From what we’ve heard and seen of Mutazione so far, it seems like the game almost has a bit of a life simulation aspect to it, or at least elements of that. Would that be an accurate assertion, or is it a more directed experience than that?

We hope that because of the choices the player has over who they engage with, where they go, and how much they want to explore, the game can flex to a multitude of different kinds of play style. Whether that be someone who wants to follow the main story, or someone who wants to follow some of the ‘B’ or ‘C’ plots, or just spend time tending to musical gardens. I wouldn’t call this ‘life sim’ – you’re not feeding Kai, and there’s very little resource management (it’s mainly seeds), but while the experience is guided by the ‘A’ plot, we hope players will be able to pace the experience in a manner that suits them.

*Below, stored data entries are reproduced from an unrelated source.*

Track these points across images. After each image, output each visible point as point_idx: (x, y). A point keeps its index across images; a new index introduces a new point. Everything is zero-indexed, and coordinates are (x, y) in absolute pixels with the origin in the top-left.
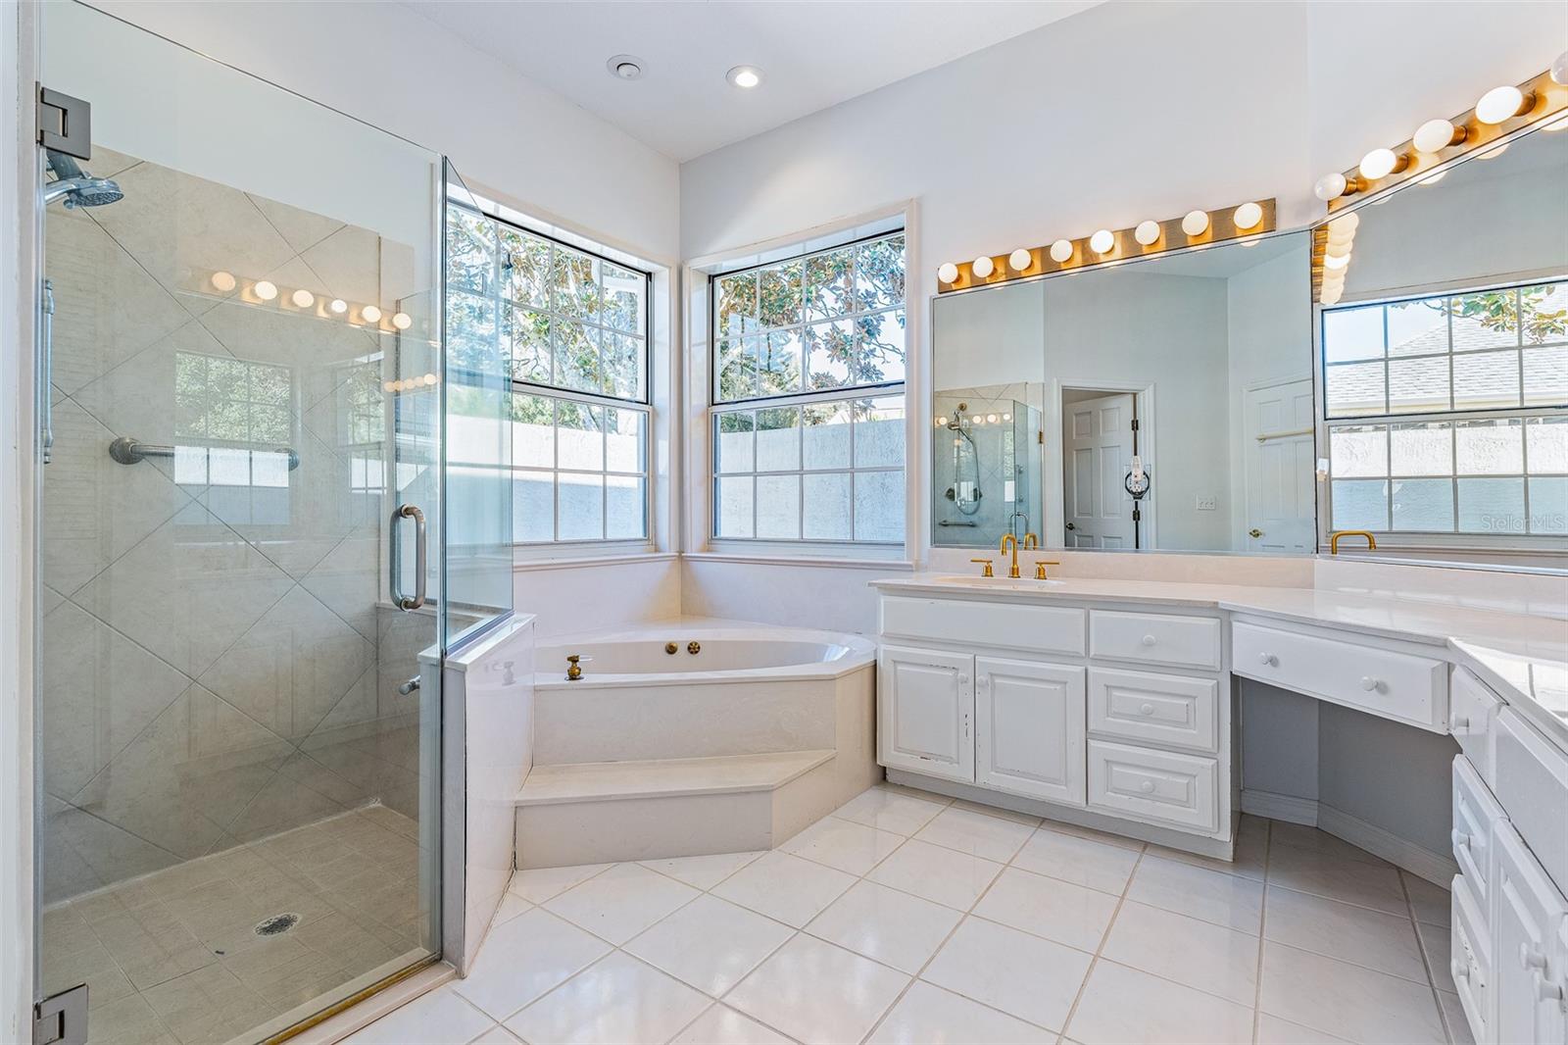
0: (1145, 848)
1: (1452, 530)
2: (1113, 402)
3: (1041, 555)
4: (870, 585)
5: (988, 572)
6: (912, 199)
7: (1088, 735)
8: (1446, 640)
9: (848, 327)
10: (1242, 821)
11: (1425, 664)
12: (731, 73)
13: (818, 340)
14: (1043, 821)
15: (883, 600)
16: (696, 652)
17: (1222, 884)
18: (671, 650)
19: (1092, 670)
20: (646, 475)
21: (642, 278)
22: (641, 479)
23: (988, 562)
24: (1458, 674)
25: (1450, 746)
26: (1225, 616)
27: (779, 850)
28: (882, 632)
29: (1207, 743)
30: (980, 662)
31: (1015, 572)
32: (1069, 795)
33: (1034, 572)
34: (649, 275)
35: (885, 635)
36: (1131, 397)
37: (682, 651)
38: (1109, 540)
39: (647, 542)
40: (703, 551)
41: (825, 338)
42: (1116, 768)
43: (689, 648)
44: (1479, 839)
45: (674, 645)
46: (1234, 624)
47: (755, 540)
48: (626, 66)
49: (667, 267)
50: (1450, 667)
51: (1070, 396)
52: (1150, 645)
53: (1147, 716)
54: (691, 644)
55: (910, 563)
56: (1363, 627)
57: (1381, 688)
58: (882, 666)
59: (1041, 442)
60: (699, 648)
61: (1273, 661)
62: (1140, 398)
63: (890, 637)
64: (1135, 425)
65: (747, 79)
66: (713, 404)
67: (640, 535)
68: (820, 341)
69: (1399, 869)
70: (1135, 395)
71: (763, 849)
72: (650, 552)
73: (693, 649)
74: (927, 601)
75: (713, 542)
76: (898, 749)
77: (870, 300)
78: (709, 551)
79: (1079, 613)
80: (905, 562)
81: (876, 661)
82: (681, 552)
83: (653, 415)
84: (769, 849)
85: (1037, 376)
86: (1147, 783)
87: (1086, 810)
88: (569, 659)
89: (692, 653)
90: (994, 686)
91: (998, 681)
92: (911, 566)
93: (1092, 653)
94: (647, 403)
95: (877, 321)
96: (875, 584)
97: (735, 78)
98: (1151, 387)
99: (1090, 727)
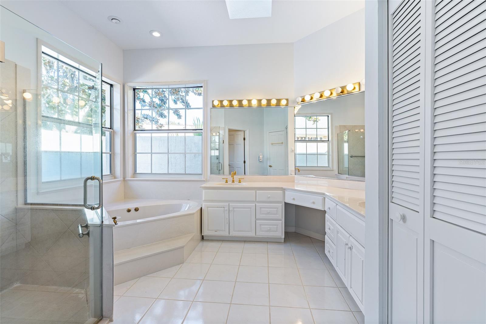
0: (267, 243)
1: (306, 166)
2: (240, 133)
3: (239, 177)
4: (200, 187)
5: (227, 182)
6: (205, 80)
7: (256, 219)
8: (324, 193)
9: (157, 101)
10: (286, 233)
11: (320, 198)
12: (151, 32)
13: (146, 104)
14: (245, 241)
15: (204, 191)
16: (138, 211)
17: (282, 247)
18: (129, 211)
19: (257, 204)
20: (111, 153)
21: (109, 86)
22: (109, 155)
23: (227, 179)
24: (326, 199)
25: (325, 212)
26: (283, 190)
27: (186, 263)
28: (204, 199)
29: (280, 218)
30: (231, 205)
31: (233, 181)
32: (252, 234)
33: (238, 181)
34: (111, 86)
35: (204, 200)
36: (243, 132)
37: (133, 211)
38: (238, 168)
39: (111, 176)
40: (132, 178)
41: (149, 103)
42: (262, 226)
43: (135, 210)
44: (332, 227)
45: (130, 209)
46: (286, 192)
47: (151, 174)
48: (115, 20)
49: (120, 84)
50: (324, 198)
51: (230, 130)
52: (269, 197)
53: (268, 213)
54: (136, 208)
55: (204, 179)
56: (311, 191)
57: (314, 203)
58: (204, 208)
59: (223, 143)
60: (138, 209)
61: (294, 199)
62: (246, 132)
63: (206, 201)
64: (244, 139)
65: (156, 34)
66: (135, 130)
67: (109, 173)
68: (147, 104)
69: (310, 237)
70: (244, 131)
71: (181, 264)
72: (113, 179)
73: (137, 210)
74: (216, 191)
75: (136, 174)
76: (208, 230)
77: (163, 93)
78: (134, 177)
79: (254, 191)
80: (203, 179)
81: (201, 207)
82: (124, 178)
83: (113, 132)
84: (183, 263)
85: (222, 125)
86: (269, 228)
87: (256, 237)
88: (113, 218)
89: (136, 211)
90: (234, 210)
91: (235, 209)
92: (205, 180)
93: (257, 201)
94: (111, 129)
95: (166, 99)
96: (201, 187)
97: (152, 33)
98: (248, 130)
99: (257, 218)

Can you talk to us about how planting musical gardens factors into the game as a gameplay mechanic?

The gardening in the game has a narrative drive which will be slowly revealed to the player throughout the game. The player can also choose to spend a lot of time experimenting, or just enough to move the story forwards. I don’t want to say too much more in case I spoil the surprises! But put simply: the world of Mutazione is full of beautiful plants, some of which you can harvest seeds from, and which you can plant in a series of gardens. As the game progresses, you discover how to make them grow, and can access new areas with new seed varieties. Each plant is a different instrument, and as you compose a garden and help it grow, you build a musical soundscape. We also hope to have seed-sharing available, so you can send seeds to other players.

mutazione

"The narrative choices in the game are more like one of exploration than of branches. The people you choose to talk to will open up plot lines that you might not otherwise see, and help you discover secrets and snippets of information that you might otherwise miss."

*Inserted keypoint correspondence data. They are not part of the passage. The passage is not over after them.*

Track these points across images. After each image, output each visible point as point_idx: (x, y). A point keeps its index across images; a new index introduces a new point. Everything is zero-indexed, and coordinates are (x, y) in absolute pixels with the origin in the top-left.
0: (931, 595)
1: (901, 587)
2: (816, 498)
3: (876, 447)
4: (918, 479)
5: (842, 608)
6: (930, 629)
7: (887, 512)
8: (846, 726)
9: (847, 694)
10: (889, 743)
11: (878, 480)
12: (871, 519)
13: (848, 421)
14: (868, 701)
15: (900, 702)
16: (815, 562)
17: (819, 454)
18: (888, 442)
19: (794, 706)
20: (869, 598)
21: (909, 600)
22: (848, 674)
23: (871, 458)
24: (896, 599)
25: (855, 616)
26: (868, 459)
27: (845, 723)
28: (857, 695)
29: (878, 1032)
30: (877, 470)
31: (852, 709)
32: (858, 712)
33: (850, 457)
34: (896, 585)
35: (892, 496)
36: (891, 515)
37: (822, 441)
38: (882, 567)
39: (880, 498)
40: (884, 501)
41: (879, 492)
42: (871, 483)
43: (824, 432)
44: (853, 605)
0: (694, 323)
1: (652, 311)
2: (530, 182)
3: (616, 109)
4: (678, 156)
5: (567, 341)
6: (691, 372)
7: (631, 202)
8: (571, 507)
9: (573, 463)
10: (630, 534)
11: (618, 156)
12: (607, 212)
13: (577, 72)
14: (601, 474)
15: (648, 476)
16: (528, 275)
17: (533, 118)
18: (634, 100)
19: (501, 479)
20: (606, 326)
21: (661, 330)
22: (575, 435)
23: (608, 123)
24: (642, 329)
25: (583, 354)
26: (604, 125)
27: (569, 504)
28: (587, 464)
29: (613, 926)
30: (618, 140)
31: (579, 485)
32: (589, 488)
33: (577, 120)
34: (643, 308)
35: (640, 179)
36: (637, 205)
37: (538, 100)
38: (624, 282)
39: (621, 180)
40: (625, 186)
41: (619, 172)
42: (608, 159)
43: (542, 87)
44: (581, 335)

How did you land on the understated visual aesthetic that Mutazione is using?

The aesthetic of Mutazione is very much down to the creative vision of Nils Deneken, Artist and Creative Lead on the game. He’s been developing and sketching the world for over a decade now, but it’s incredible that you can go back 7 years or so and find that it looks almost completely full-formed, even then. He’s heavily influenced by graphic novels and lush anime such as Future Boy Conan. A lot of our influences are from outside the world of video games, which I think makes the game feel fresh in a number of ways.

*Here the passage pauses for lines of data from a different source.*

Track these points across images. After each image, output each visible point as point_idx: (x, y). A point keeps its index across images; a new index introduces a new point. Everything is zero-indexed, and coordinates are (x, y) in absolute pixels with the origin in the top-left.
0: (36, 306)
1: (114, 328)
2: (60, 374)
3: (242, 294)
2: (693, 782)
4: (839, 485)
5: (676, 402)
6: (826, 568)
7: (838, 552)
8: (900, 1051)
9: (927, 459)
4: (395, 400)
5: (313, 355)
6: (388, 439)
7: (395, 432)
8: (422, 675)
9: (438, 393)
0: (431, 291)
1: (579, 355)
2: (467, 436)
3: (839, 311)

About how long can we expect Mutazione to be in terms of gameplay hours?

It depends on how much time you spend exploring. Minimum (unless you’re speed running) would probably be around 7-8 hours, but you could easily spend double that talking to everyone and spending time gardening. There will also be a ‘garden mode’, whereby you can just experiment with musical gardening compositions at your leisure.

Why did you decide to keep Mutazione as a console exclusive to the PS4?

Sony have played a big role in getting Mutazione off the ground and we’re excited to release the game as a PS4 console exclusive, alongside Windows/Mac.